A classic. I love Soviet Montage, well actually I love creative / intellectual montage of any sort and Eisenstein was a master of this editing technique. The Odessa steps sequence is one of the most famous sequences in the history of cinema and rightfully so. It is harrowing but the entire film, Battleship Potemkin, is brilliant. It speaks truth to power with the best of them and sadly there aren't enough of them.
People make a big fuss about Eisenstein's use of montage, and rightly so. But I'm more struck by the beauty of his individual compositions, ranging from majestic establishing shots to ultra emotional close-ups. The scope is simply breathtaking. Even if you don't agree with the highly propagandized message of the movie, enjoy it for being just so darn pretty.

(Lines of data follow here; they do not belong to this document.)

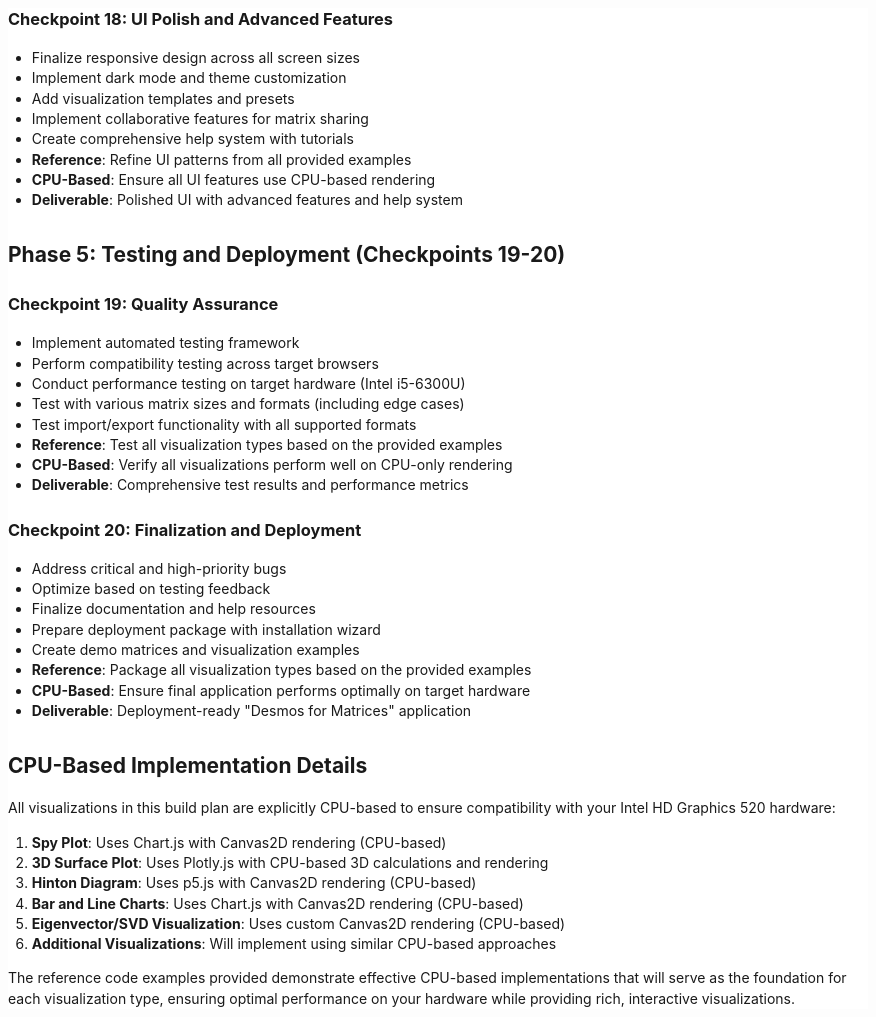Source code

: ### Checkpoint 18: UI Polish and Advanced Features
- Finalize responsive design across all screen sizes
- Implement dark mode and theme customization
- Add visualization templates and presets
- Implement collaborative features for matrix sharing
- Create comprehensive help system with tutorials
- **Reference**: Refine UI patterns from all provided examples
- **CPU-Based**: Ensure all UI features use CPU-based rendering
- **Deliverable**: Polished UI with advanced features and help system

## Phase 5: Testing and Deployment (Checkpoints 19-20)

### Checkpoint 19: Quality Assurance
- Implement automated testing framework
- Perform compatibility testing across target browsers
- Conduct performance testing on target hardware (Intel i5-6300U)
- Test with various matrix sizes and formats (including edge cases)
- Test import/export functionality with all supported formats
- **Reference**: Test all visualization types based on the provided examples
- **CPU-Based**: Verify all visualizations perform well on CPU-only rendering
- **Deliverable**: Comprehensive test results and performance metrics

### Checkpoint 20: Finalization and Deployment
- Address critical and high-priority bugs
- Optimize based on testing feedback
- Finalize documentation and help resources
- Prepare deployment package with installation wizard
- Create demo matrices and visualization examples
- **Reference**: Package all visualization types based on the provided examples
- **CPU-Based**: Ensure final application performs optimally on target hardware
- **Deliverable**: Deployment-ready "Desmos for Matrices" application

## CPU-Based Implementation Details

All visualizations in this build plan are explicitly CPU-based to ensure compatibility with your Intel HD Graphics 520 hardware:

1. **Spy Plot**: Uses Chart.js with Canvas2D rendering (CPU-based)
2. **3D Surface Plot**: Uses Plotly.js with CPU-based 3D calculations and rendering
3. **Hinton Diagram**: Uses p5.js with Canvas2D rendering (CPU-based)
4. **Bar and Line Charts**: Uses Chart.js with Canvas2D rendering (CPU-based)
5. **Eigenvector/SVD Visualization**: Uses custom Canvas2D rendering (CPU-based)
6. **Additional Visualizations**: Will implement using similar CPU-based approaches

The reference code examples provided demonstrate effective CPU-based implementations that will serve as the foundation for each visualization type, ensuring optimal performance on your hardware while providing rich, interactive visualizations.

Epic yet emotional. Silent yet thunderous. The narrative structure is described well by the following passage from Brecht: "Man [sic] does not become man again by stepping out of the masses but by stepping back into them." Beautiful wide shots are juxtaposed with individual close-ups throughout, but the wides are no less emotive for being wides; indeed, the central "character" is the proletariat, and only emerges in these grand, tumultuous moments. Scenes are politically didactic in themselves visually, even if you were to remove their title cards. A masterpiece of Marxist propaganda in both form and content.
A very high level of artistry regarding light and movement. I found the first part of the movie a bit slow, but the last half (especially the scenes in Odessa, justifiably famous) is brilliant.